De Raad van State oordeelde dat de rechtbank terecht had vastgesteld dat Home Energy Nederland niet aannemelijk had gemaakt dat zij daadwerkelijk was gevestigd op het opgegeven adres in Leeuwarden. De intrekking van de subsidie was volgens de Raad van State zorgvuldig voorbereid, aangezien het dagelijks bestuur Home Energy Nederland de gelegenheid had gegeven om haar zienswijze te geven over het voornemen tot intrekking. De Raad van State concludeerde dat de rechtbank ook terecht had geoordeeld dat het rapport van het haalbaarheidsonderzoek niet voldeed aan de eisen van de NIOF 2000, omdat het niet aantoonde dat er een onafhankelijk deskundige was ingeschakeld voor het onderzoek.

Uiteindelijk bevestigde de Raad van State de uitspraak van de rechtbank en verklaarde het hoger beroep ongegrond. De beslissing om geen proceskostenveroordeling op te leggen werd ook bevestigd, omdat er geen aanleiding voor was. De uitspraak werd gedaan in naam der Koningin op 26 september 2012.

Uitspraak

201202569/1/A2.
Datum uitspraak: 26 september 2012
AFDELING
BESTUURSRECHTSPRAAK
Uitspraak op het hoger beroep van:
de besloten vennootschap met beperkte aansprakelijkheid Home Energy Nederland B.V., gevestigd te Leeuwarden,
appellante,
tegen de uitspraak van de rechtbank Groningen van 23 januari 2012 in zaak nr. 11/850 in het geding tussen:
Home Energy Nederland
en
het dagelijks bestuur van het Samenwerkingsverband Noord-Nederland.
Procesverloop
Bij besluit van 18 januari 2011 heeft het dagelijks bestuur het besluit van 24 januari 2008, waarbij aan Home Energy Nederland maximaal € 35.000,00 subsidie is verleend voor een haalbaarheidsonderzoek naar een windturbine met een vermogen van 2500 kWh, ingetrokken.

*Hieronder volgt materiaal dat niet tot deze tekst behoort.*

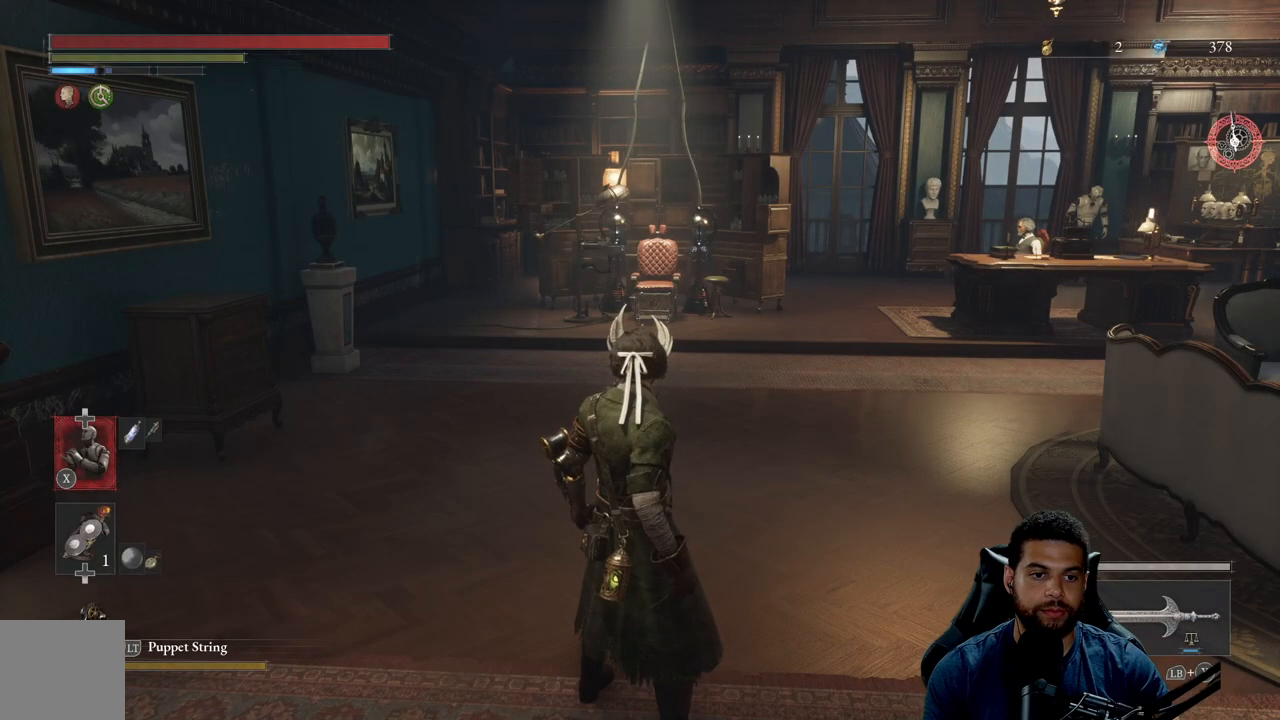
{"buttons": [], "left_stick": "center", "right_stick": "center", "events": [[133, "X", "down"], [217, "X", "up"]]}
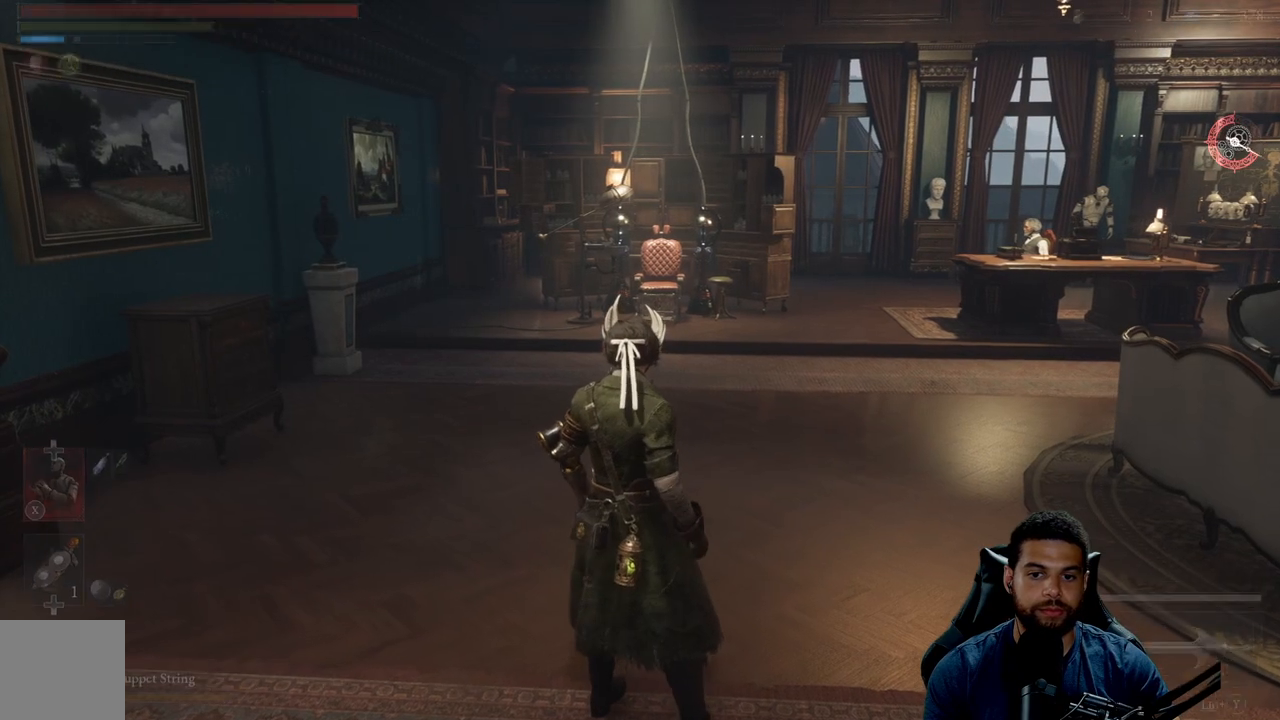
{"buttons": [], "left_stick": "center", "right_stick": "right", "events": [[283, "right_stick", "right"]]}
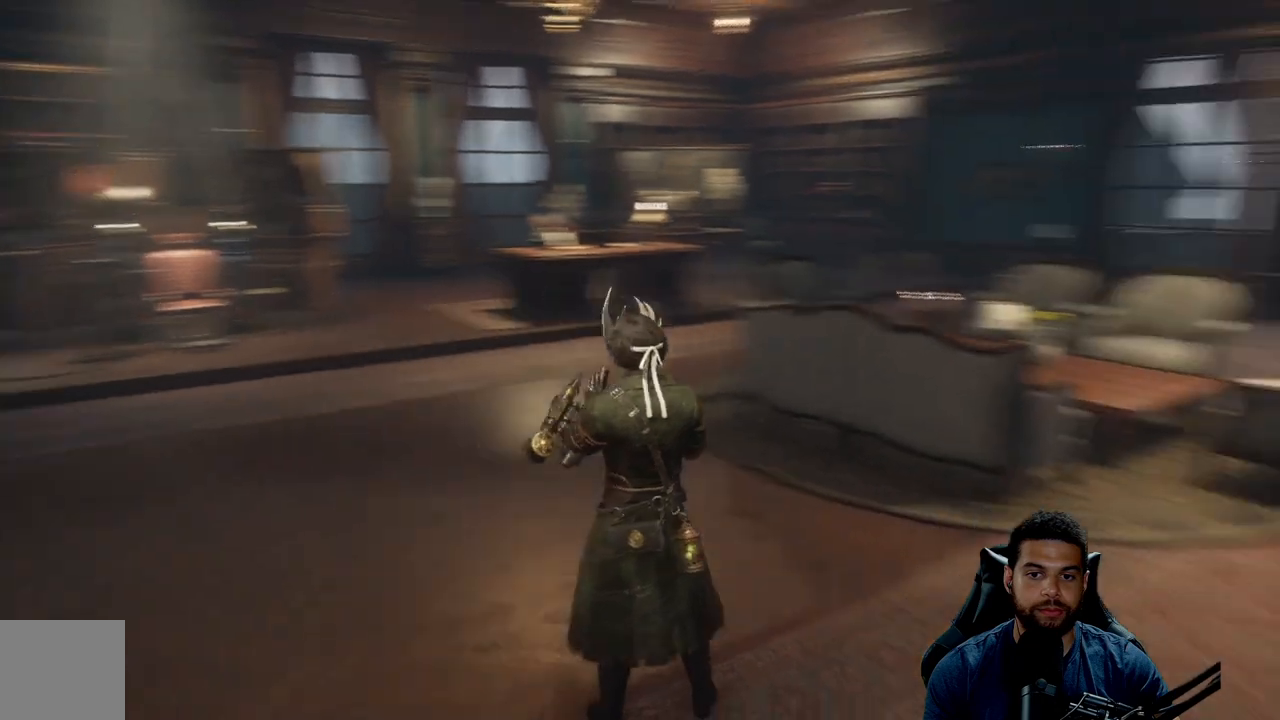
{"buttons": [], "left_stick": "up-right", "right_stick": "center", "events": [[167, "left_stick", "right"], [250, "right_stick", "up-right"], [283, "left_stick", "up-right"], [400, "right_stick", "center"]]}
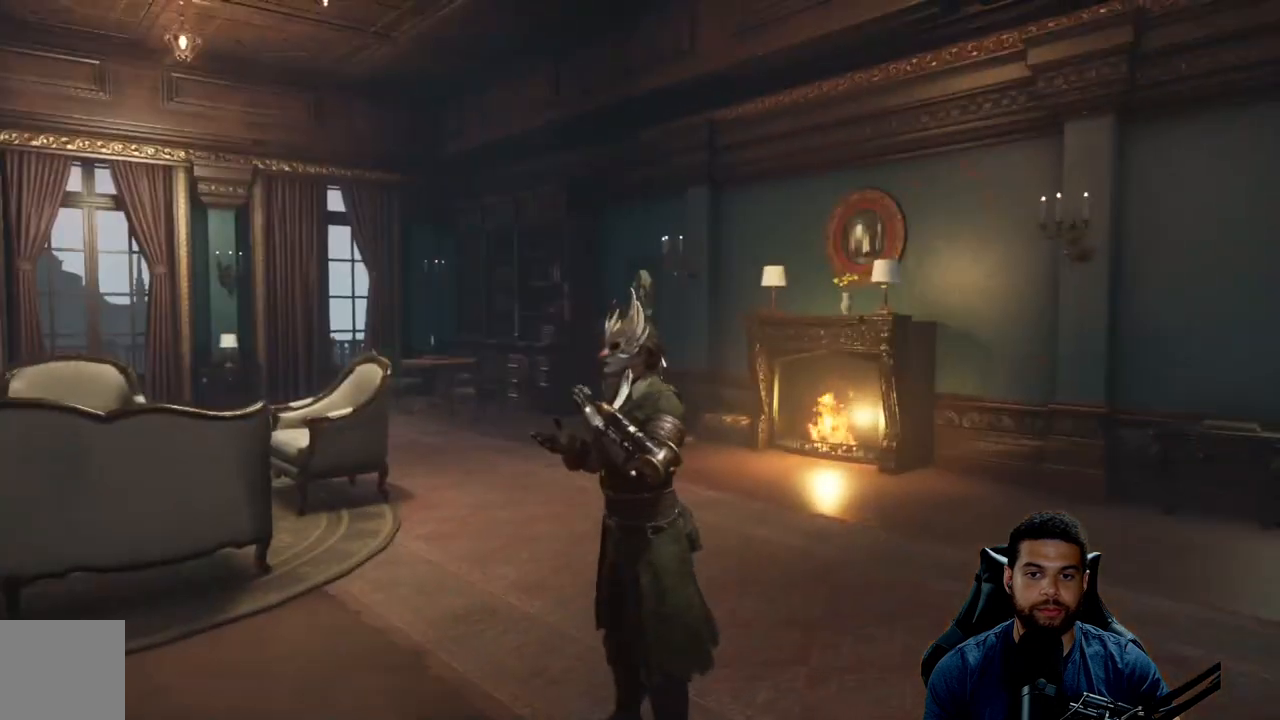
{"buttons": [], "left_stick": "center", "right_stick": "right", "events": [[150, "right_stick", "right"], [217, "left_stick", "up-left"], [317, "left_stick", "left"], [450, "left_stick", "center"]]}
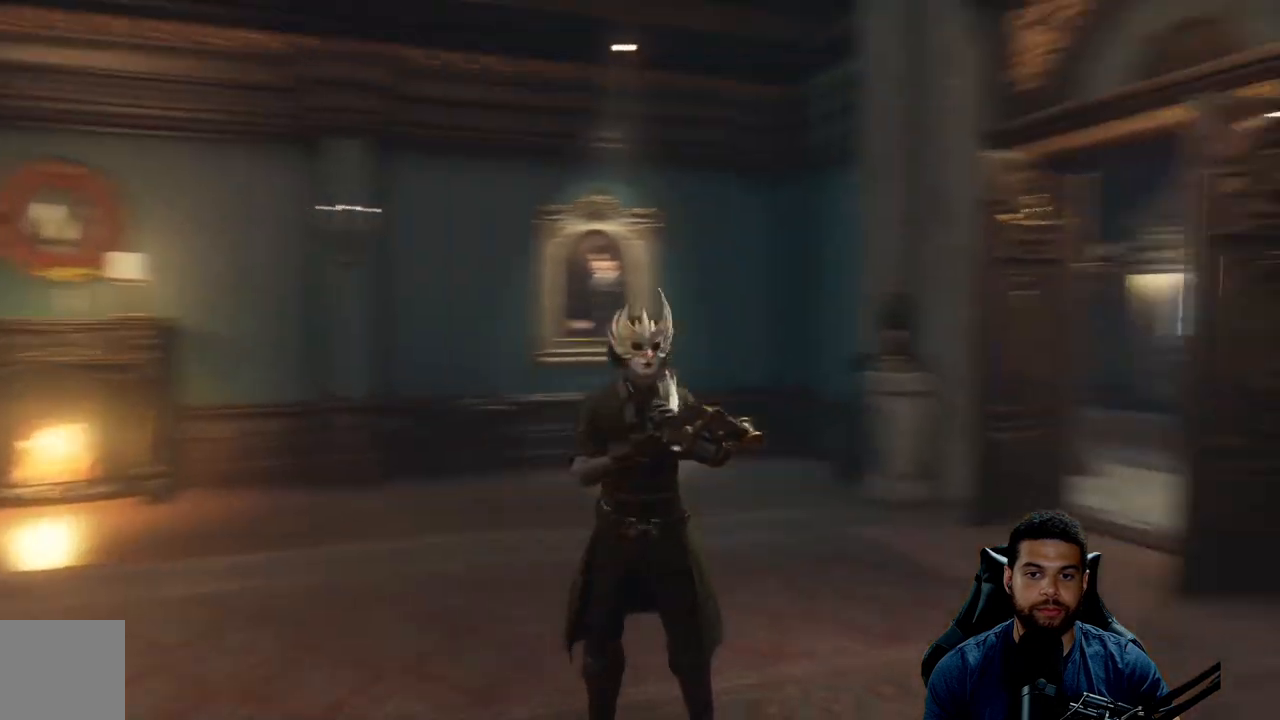
{"buttons": [], "left_stick": "center", "right_stick": "center", "events": [[100, "right_stick", "center"]]}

Bij besluit van 28 juni 2011 heeft het dagelijks bestuur het door Home Energy Nederland daartegen gemaakte bezwaar ongegrond verklaard.
Bij uitspraak van 23 januari 2012 heeft de rechtbank het door Home Energy Nederland daartegen ingestelde beroep ongegrond verklaard. Deze uitspraak is aangehecht.

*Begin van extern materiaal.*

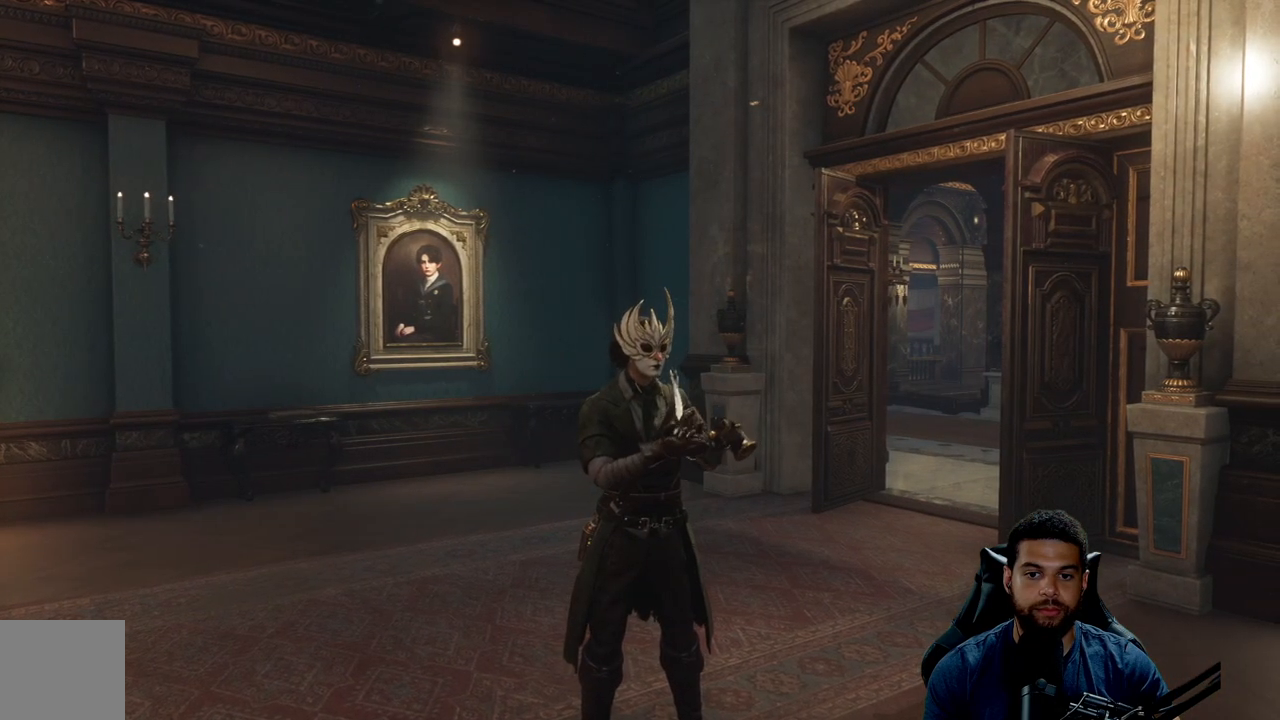
{"buttons": [], "left_stick": "center", "right_stick": "center", "events": []}
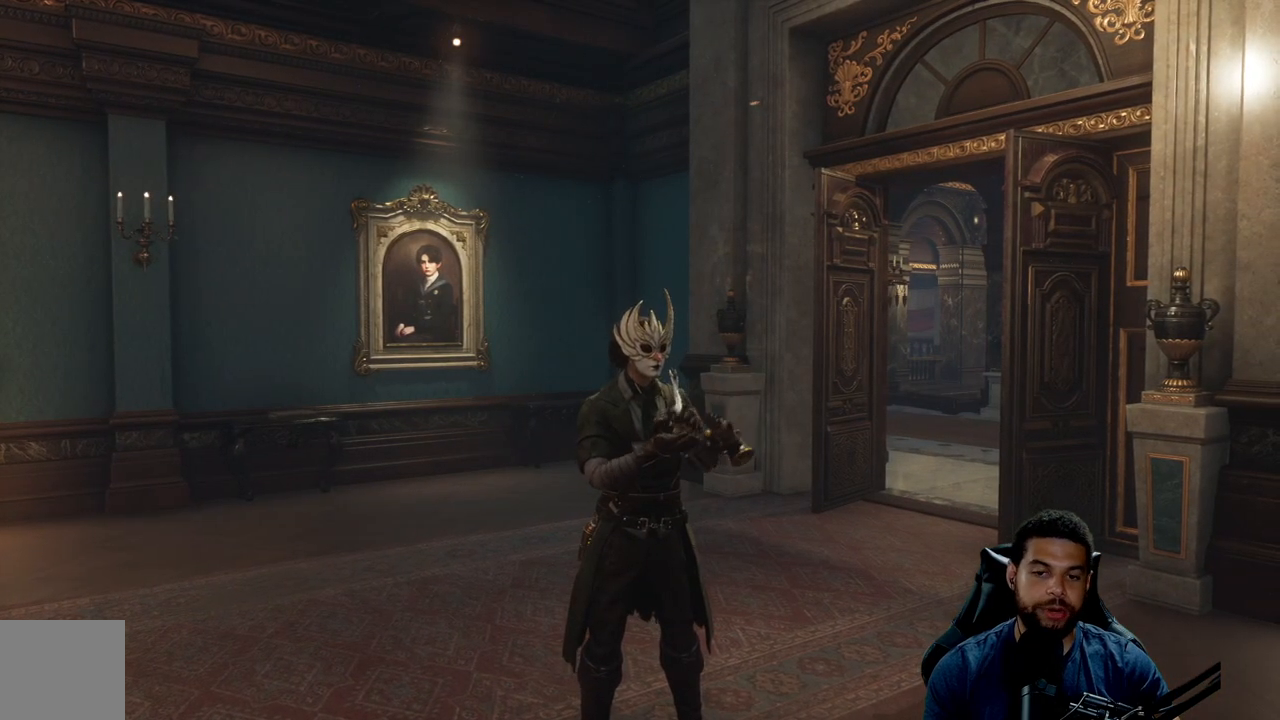
{"buttons": [], "left_stick": "center", "right_stick": "center", "events": []}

Tegen deze uitspraak heeft Home Energy Nederland hoger beroep ingesteld.
Het dagelijks bestuur heeft een verweerschrift ingediend.
De Afdeling heeft de zaak, gevoegd met zaak nr.
201202572/1/A2, ter zitting behandeld op 20 juli 2012, waar Home Energy Nederland, vertegenwoordigd door drs. J.I. Oosterling, en het dagelijks bestuur, vertegenwoordigd door mr. D.G.I. Bos en drs. C. van Rosendal, beiden werkzaam bij het Samenwerkingsverband Noord-Nederland (hierna: het SNN), zijn verschenen.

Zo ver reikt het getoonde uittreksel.